Administrators at Capella University under College Loan Investigation
A few months ago, it came to light that financial aid administrators at many colleges across the U.S. were pushing students to take out school loans with companies that offered incentives to financial aid personnel. These loan companies would offer loan advisors a commission whenever they encouraged students to get their college loans through their company. Capella University, after beginning their own investigation into such practices, put financial aid director Tim Lehmann on a paid suspension after discovering that he has been paid more than $12,000 through one of the school's loan companies, Student Loan Xpress.
Now, university officials at Capella University have signed an agreement with the states of New York and Minnesota that sets certain provisions on their financial aid practices. According to TwinCities.com, the provisions of this agreement include:
- Receiving anything of value from lenders in exchange for placing them on a list of recommended lenders given to students is prohibited. Employees of the college also are not allowed to receive gifts or other perks of value from lenders.

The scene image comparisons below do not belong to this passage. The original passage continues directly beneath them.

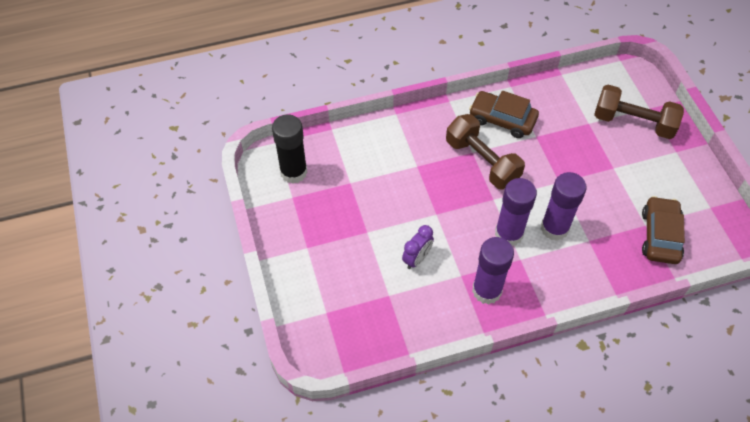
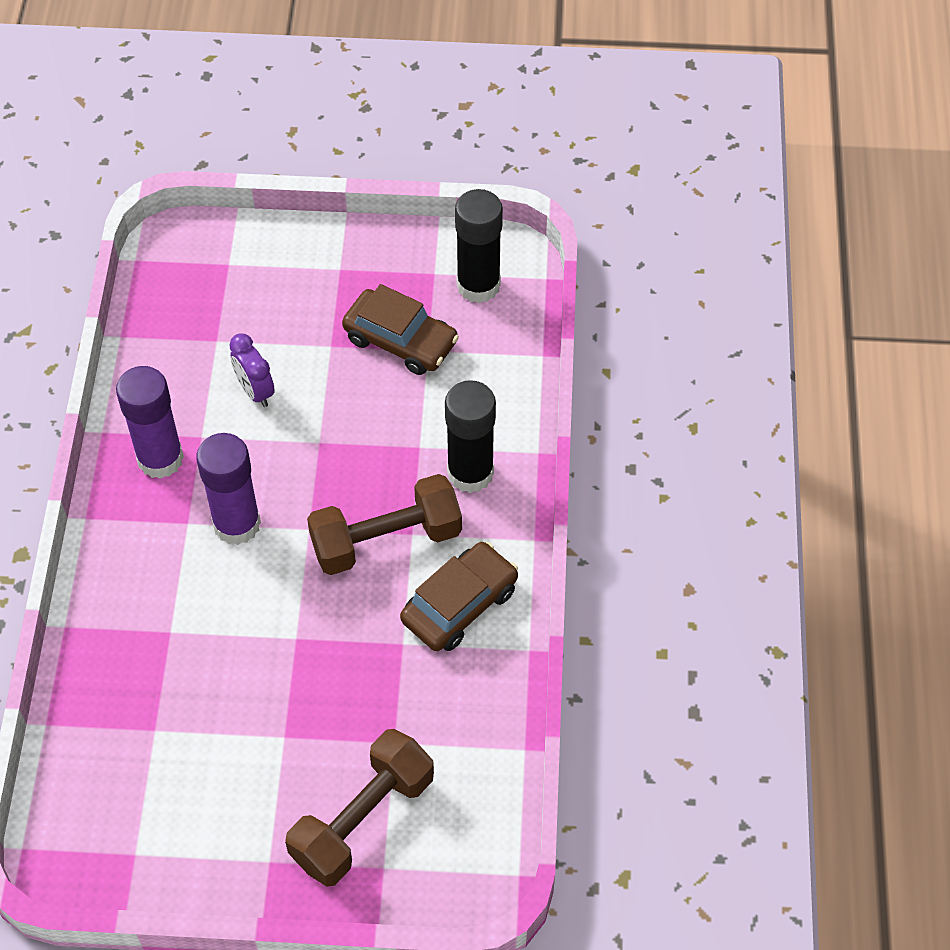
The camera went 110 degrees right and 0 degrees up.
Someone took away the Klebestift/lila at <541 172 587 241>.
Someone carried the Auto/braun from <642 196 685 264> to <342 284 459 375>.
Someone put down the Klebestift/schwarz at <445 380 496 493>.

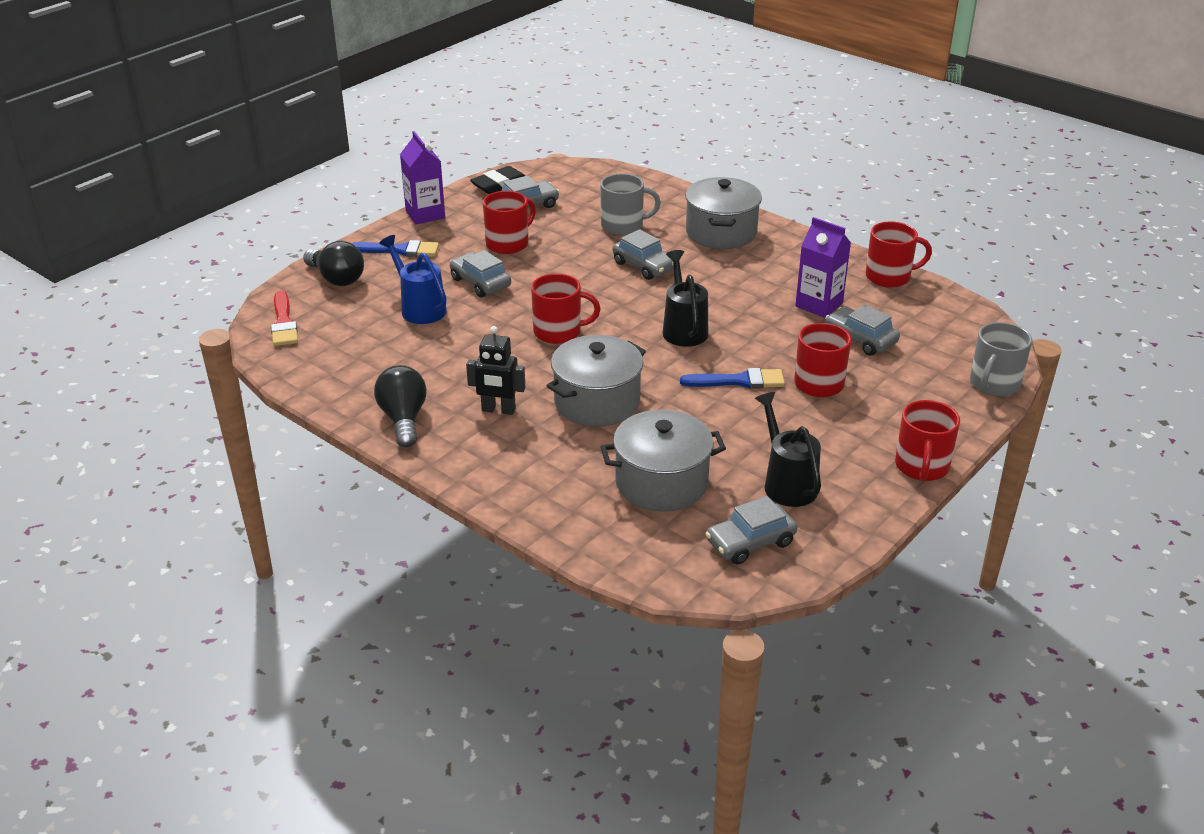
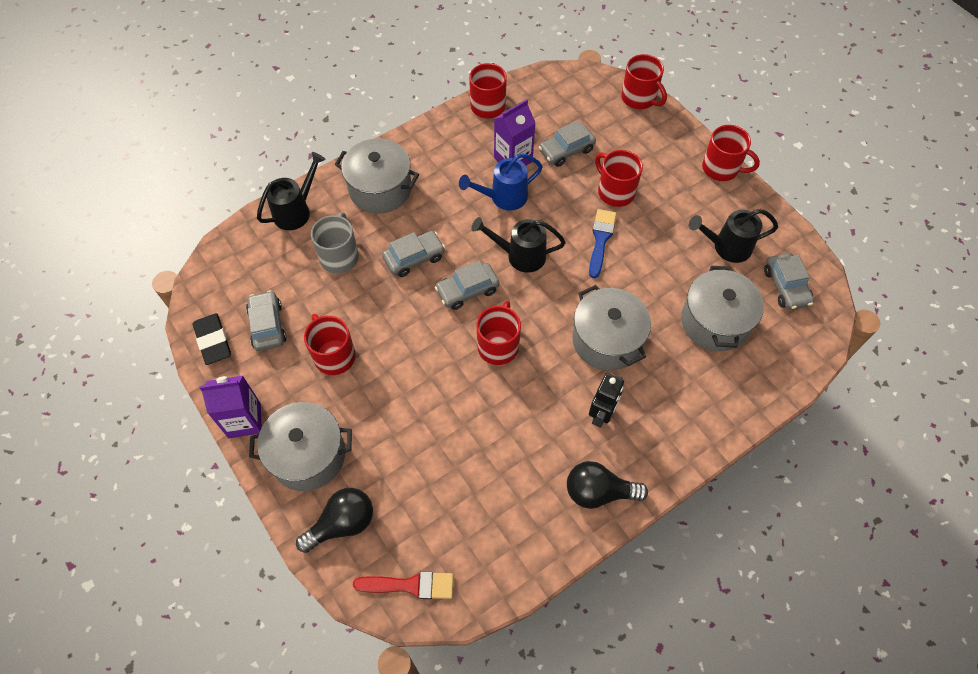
The camera went 75 degrees left and 25 degrees up.
Someone carried the Gießkanne/blau from <379 235 447 324> to <459 153 543 211>.
Someone swapped the Pinsel/blau at <352 240 439 257> for the Kochtopf/grau at <249 402 352 491>.
Someone carried the Auto/grau from <450 250 511 297> to <435 261 499 310>.
Someone repainted the Tasse/grau at <970 322 1032 396>, which became the Tasse/rot at <621 54 667 109>.
Someone put down the Gießkanne/schwarz at <257 152 326 230>.

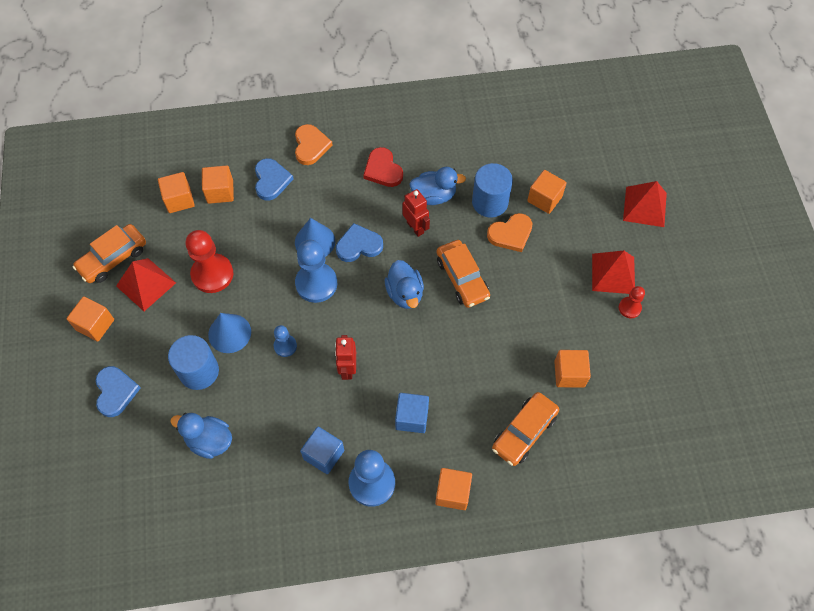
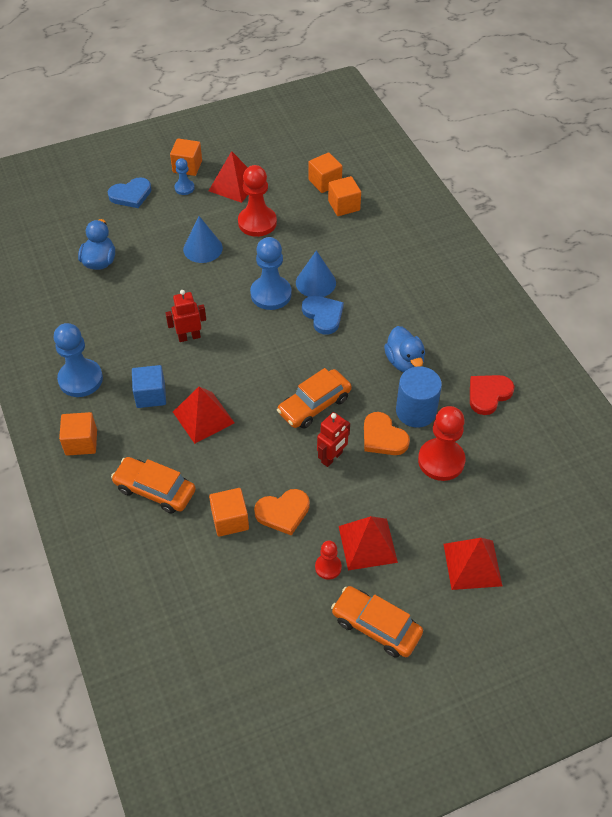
The camera went 75 degrees right and 10 degrees down.
Someone carried the Herz/orange from <295 124 333 165> to <254 489 310 536>.
Someone carried the Herz/rot from <363 147 403 187> to <470 375 514 415>.
Someone took away the Herz/blau at <255 158 294 201>.
Someone swapped the Kubus/orange at <527 170 567 214> for the Bauer/rot at <418 406 466 481>.
Someone carried the Roboter/rot from <403 189 430 237> to <317 412 350 467>.
Someone carried the Auto/orange from <73 224 146 283> to <331 586 423 658>.
Someone took away the Ente/blau at <385 260 424 309>.
Someone carried the Bauer/blau from <274 325 297 357> to <174 158 195 195>.
Someone took away the Vollzylinder/blau at <168 335 219 390>.
Someone took away the Kubus/blau at <300 427 344 474>.
Someone put down the Pyramide/rot at <173 387 235 444>.

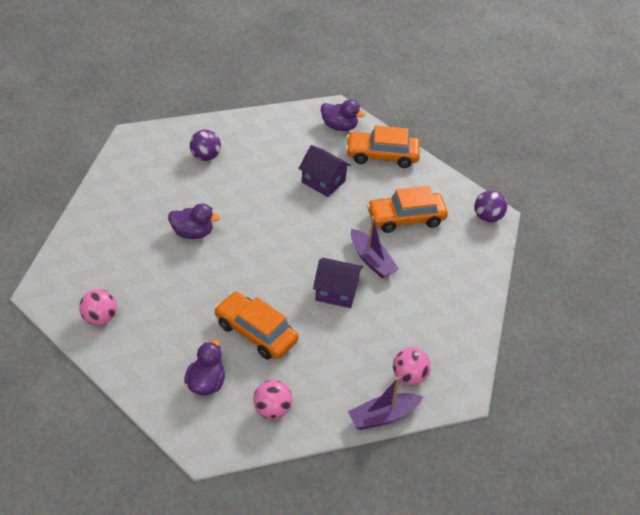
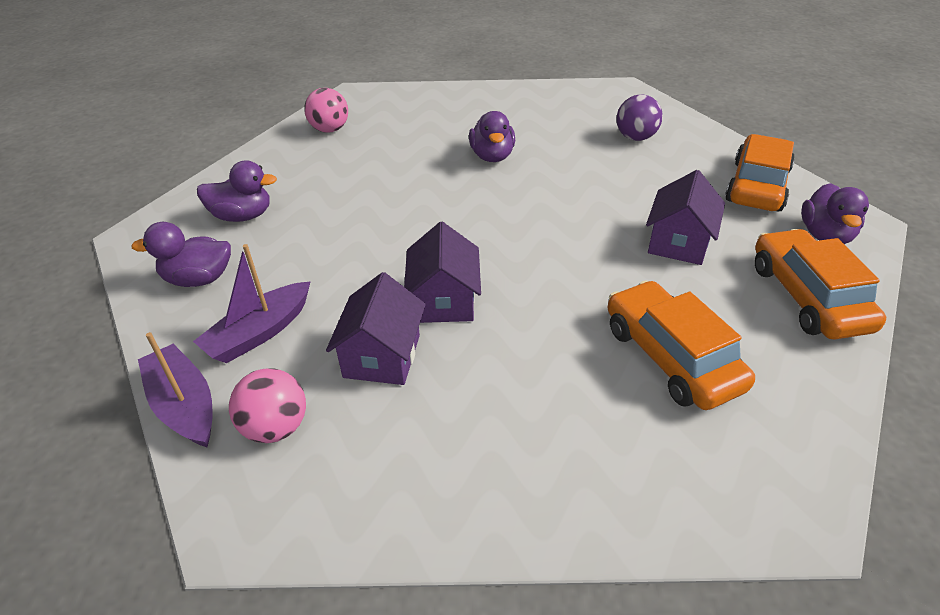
The camera went 80 degrees right and 5 degrees down.
Someone took away the Ball/lila at <474 190 507 223>.
Someone carried the Boot/lila from <351 217 399 278> to <193 244 311 363>.
Someone carried the Auto/orange from <214 292 298 360> to <725 134 795 212>.
Someone swapped the Ball/rosa at <253 380 292 419> for the Ente/lila at <132 222 231 287>.
Someone put down the Haus/lila at <326 272 426 385>.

- The school must disclose the criteria it uses to select preferred lenders. Students also must be told they can select any lender, regardless of whether it is on the college's list.
- No lender that has an agreement to sell its loans to another lender can get on the preferred list unless it discloses that fact.
- The school must ensure that employees of lenders never identify themselves to students as university employees.
Capella University insists that many of the provisions of the agreement were already practices that the school abided by. In addition to Capella, 23 other colleges across the U.S. have signed similar agreements.